(Задание):
Обновите записи, начиная с первой строки и заканчивая строкой, содержащей «Dot at: (148, 305)»: замените «dist» на «distance», а всё остальное оставьте без изменений.

(Исходные записи):
=====
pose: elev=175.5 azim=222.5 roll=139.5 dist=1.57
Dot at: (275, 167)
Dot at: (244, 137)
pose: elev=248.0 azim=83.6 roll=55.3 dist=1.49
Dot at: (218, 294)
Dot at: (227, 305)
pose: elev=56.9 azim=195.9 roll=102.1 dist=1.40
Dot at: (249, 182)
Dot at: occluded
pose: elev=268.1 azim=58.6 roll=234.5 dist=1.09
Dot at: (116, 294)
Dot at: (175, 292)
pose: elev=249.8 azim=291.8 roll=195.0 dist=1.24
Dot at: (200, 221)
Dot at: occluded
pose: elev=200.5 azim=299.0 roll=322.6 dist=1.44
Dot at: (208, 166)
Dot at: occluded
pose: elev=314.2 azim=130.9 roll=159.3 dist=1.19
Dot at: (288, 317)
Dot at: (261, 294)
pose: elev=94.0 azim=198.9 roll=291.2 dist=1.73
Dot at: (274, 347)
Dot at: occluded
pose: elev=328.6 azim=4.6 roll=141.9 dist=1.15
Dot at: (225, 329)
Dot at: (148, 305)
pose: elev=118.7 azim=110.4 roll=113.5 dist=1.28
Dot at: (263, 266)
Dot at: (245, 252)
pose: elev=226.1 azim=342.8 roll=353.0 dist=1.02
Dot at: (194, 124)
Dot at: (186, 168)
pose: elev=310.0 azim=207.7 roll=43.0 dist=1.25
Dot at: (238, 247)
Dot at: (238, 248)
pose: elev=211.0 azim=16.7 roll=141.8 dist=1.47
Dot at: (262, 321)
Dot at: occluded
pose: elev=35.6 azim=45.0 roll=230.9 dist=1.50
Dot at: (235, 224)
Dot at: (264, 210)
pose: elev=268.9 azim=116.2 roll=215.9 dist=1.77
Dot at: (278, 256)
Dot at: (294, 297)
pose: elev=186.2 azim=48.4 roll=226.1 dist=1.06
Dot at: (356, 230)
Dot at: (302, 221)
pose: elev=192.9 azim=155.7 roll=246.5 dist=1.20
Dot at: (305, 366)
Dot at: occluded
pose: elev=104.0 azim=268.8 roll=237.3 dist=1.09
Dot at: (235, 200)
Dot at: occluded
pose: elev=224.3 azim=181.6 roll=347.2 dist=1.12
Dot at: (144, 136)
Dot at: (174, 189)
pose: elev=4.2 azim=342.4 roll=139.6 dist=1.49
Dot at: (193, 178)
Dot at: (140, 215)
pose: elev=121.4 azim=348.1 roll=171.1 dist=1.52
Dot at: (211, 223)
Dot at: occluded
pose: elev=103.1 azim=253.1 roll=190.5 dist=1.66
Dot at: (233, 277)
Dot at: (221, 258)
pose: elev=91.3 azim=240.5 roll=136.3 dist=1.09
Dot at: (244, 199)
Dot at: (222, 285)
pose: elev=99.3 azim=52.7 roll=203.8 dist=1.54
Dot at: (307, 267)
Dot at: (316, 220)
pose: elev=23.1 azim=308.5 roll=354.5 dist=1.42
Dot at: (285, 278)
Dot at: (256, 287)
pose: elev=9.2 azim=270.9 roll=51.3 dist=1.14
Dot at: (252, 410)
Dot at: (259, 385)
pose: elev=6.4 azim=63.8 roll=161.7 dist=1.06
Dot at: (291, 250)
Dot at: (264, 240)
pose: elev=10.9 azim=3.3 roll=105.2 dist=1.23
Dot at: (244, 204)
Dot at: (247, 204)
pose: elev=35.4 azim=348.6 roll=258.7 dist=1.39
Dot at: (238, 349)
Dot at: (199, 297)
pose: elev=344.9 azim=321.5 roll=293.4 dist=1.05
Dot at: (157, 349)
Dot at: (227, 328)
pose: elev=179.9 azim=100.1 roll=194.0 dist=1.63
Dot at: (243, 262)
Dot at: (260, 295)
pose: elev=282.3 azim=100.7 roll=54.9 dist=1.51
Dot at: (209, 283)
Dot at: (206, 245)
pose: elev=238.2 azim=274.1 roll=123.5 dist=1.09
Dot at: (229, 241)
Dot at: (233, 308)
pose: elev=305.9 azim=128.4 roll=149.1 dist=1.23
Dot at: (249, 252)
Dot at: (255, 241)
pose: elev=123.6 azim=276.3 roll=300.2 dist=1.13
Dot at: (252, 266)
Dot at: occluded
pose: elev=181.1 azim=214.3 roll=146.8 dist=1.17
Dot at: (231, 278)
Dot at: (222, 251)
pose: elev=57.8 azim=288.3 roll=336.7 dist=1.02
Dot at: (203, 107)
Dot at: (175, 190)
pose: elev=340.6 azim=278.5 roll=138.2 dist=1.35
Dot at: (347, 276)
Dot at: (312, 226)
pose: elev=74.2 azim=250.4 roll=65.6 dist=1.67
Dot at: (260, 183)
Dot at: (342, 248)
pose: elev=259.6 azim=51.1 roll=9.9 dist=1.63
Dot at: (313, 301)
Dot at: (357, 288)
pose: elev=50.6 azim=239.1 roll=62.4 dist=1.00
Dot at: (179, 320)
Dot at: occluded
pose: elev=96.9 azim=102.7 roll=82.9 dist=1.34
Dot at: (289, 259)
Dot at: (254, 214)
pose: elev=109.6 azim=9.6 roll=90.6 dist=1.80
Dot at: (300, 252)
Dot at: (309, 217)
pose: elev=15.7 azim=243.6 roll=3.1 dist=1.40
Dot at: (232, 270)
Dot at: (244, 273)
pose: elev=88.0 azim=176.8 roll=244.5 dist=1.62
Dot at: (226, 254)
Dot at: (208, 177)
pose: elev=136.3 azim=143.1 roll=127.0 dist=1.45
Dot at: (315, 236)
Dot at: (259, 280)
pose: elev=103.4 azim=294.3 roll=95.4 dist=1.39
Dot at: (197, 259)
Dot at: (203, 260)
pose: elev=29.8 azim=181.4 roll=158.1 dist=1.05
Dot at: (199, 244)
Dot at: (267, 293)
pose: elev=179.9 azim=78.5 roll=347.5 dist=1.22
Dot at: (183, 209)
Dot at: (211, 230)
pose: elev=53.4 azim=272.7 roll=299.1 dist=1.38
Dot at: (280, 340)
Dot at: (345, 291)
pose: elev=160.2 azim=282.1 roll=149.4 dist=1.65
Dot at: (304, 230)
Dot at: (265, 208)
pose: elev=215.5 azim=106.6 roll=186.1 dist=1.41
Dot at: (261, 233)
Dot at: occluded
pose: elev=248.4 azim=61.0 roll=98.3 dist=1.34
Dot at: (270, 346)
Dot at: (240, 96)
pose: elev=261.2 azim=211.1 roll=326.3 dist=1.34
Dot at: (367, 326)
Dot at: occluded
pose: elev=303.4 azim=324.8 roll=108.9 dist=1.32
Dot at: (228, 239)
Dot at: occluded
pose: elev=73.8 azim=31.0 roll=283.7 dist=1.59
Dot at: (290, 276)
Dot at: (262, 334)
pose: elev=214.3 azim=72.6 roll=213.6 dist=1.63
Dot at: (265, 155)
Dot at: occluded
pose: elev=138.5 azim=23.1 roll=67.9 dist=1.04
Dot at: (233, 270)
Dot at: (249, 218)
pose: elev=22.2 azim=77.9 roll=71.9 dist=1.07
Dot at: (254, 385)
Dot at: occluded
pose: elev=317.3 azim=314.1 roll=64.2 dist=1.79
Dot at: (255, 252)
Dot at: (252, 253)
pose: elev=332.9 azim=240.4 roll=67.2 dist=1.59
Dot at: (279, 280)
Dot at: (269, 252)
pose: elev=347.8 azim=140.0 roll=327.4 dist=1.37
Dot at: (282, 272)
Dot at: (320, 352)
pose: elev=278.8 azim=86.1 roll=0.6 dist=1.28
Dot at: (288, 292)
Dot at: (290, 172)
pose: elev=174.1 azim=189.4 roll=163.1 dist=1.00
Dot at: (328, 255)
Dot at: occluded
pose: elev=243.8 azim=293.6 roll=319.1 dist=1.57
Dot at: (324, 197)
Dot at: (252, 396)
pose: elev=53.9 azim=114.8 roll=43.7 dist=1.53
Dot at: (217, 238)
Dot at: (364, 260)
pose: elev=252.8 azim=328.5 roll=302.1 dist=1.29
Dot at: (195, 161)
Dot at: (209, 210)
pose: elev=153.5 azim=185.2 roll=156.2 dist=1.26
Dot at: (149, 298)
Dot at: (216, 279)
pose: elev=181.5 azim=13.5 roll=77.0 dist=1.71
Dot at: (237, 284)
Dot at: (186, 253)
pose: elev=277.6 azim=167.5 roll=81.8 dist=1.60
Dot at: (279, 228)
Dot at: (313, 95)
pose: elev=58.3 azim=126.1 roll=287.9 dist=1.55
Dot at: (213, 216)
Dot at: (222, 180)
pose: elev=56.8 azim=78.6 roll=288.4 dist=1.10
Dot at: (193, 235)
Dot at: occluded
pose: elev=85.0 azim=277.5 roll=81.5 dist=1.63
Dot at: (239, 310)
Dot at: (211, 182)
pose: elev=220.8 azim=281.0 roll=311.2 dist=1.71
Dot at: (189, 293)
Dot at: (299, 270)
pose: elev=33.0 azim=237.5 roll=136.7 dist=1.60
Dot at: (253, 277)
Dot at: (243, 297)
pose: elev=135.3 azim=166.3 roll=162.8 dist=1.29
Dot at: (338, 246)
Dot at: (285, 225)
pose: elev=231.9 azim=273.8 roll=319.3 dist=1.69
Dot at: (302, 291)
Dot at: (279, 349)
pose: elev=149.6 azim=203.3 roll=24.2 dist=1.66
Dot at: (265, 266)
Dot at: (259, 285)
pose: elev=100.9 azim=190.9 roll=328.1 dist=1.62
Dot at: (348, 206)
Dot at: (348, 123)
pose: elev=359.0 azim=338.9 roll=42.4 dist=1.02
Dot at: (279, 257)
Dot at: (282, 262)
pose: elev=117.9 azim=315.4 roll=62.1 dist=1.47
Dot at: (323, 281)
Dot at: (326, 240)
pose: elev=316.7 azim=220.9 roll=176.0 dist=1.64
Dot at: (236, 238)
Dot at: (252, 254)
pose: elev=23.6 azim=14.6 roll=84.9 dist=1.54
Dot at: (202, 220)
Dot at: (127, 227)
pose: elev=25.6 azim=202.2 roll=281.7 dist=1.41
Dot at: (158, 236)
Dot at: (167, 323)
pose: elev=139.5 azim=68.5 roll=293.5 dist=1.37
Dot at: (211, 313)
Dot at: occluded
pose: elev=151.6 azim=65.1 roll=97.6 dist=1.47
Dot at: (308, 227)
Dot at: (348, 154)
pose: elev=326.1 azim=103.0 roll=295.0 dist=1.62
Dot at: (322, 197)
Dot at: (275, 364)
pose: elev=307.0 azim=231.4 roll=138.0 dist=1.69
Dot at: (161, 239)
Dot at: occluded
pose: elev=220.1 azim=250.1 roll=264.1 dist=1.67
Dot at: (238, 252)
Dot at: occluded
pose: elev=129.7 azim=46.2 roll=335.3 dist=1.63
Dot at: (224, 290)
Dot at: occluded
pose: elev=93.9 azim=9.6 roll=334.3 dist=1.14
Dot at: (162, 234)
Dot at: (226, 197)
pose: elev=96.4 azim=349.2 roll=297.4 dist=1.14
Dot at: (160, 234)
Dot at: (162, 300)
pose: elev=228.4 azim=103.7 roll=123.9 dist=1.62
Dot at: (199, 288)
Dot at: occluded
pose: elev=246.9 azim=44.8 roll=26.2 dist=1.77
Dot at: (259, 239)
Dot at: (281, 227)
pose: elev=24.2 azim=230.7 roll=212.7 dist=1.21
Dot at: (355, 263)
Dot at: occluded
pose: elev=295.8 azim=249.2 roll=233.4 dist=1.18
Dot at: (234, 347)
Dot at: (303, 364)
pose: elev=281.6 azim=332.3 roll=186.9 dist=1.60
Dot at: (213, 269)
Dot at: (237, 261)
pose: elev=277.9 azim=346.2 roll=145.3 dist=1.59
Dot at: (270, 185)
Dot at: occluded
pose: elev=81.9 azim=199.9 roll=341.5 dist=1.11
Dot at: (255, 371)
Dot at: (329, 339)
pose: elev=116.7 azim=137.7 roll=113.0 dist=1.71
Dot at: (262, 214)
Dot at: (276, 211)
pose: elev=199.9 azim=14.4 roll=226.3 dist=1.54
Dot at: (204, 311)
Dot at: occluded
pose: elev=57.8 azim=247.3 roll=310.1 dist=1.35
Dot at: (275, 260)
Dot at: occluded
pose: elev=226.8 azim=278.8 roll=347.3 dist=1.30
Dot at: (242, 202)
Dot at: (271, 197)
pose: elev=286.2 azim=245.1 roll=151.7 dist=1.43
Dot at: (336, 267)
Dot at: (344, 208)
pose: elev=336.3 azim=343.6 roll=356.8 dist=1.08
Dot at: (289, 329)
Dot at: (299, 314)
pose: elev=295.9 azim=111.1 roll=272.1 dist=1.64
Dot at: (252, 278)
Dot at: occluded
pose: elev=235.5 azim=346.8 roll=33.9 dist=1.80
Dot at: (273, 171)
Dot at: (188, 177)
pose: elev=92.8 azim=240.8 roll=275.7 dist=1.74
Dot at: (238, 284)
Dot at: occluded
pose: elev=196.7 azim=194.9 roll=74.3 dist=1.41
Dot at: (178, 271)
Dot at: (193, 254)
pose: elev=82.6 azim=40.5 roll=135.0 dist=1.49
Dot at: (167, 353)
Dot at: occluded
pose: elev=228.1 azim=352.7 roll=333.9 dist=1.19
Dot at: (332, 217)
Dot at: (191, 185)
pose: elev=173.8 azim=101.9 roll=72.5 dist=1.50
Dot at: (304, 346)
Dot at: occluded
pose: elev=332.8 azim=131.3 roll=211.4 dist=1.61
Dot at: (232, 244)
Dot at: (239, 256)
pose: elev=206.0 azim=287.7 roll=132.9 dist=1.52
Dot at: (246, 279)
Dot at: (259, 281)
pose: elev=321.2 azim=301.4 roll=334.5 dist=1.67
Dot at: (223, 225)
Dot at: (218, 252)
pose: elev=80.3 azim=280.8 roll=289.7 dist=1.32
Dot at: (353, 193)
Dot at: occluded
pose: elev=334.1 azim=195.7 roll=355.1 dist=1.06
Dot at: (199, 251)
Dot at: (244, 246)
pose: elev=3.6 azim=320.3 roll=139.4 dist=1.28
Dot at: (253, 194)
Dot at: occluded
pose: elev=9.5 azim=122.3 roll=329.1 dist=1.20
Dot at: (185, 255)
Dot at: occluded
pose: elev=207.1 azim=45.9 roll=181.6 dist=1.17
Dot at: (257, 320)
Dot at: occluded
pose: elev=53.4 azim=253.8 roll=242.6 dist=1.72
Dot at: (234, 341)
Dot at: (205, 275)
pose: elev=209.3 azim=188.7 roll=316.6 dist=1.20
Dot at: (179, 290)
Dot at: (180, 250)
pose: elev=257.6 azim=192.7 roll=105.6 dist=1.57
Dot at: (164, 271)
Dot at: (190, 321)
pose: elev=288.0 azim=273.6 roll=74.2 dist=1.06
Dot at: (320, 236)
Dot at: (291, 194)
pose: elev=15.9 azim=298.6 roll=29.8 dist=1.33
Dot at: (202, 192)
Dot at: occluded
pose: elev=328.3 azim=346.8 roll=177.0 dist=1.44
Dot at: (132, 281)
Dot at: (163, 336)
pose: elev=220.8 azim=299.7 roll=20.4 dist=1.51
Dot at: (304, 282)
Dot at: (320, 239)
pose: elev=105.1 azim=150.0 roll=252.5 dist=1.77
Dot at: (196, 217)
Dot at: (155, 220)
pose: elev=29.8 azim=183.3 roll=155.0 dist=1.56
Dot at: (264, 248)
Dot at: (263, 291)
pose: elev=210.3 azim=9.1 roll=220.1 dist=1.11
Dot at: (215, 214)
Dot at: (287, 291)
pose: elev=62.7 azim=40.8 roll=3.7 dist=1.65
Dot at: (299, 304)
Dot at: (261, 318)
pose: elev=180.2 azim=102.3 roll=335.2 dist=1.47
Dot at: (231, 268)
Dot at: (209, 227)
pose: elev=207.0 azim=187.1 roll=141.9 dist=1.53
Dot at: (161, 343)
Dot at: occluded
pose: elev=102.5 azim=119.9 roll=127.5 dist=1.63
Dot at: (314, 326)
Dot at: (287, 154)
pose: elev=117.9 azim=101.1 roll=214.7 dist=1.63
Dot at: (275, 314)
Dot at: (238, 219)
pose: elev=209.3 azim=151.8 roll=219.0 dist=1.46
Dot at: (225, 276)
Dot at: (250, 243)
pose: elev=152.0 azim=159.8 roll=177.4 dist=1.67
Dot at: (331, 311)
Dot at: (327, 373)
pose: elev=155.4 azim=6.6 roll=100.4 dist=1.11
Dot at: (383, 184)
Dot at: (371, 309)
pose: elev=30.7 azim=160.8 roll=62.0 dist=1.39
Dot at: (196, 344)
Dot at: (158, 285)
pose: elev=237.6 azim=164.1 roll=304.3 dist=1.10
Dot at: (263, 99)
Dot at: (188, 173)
=====
(Готовый результат):
pose: elev=175.5 azim=222.5 roll=139.5 distance=1.57
Dot at: (275, 167)
Dot at: (244, 137)
pose: elev=248.0 azim=83.6 roll=55.3 distance=1.49
Dot at: (218, 294)
Dot at: (227, 305)
pose: elev=56.9 azim=195.9 roll=102.1 distance=1.40
Dot at: (249, 182)
Dot at: occluded
pose: elev=268.1 azim=58.6 roll=234.5 distance=1.09
Dot at: (116, 294)
Dot at: (175, 292)
pose: elev=249.8 azim=291.8 roll=195.0 distance=1.24
Dot at: (200, 221)
Dot at: occluded
pose: elev=200.5 azim=299.0 roll=322.6 distance=1.44
Dot at: (208, 166)
Dot at: occluded
pose: elev=314.2 azim=130.9 roll=159.3 distance=1.19
Dot at: (288, 317)
Dot at: (261, 294)
pose: elev=94.0 azim=198.9 roll=291.2 distance=1.73
Dot at: (274, 347)
Dot at: occluded
pose: elev=328.6 azim=4.6 roll=141.9 distance=1.15
Dot at: (225, 329)
Dot at: (148, 305)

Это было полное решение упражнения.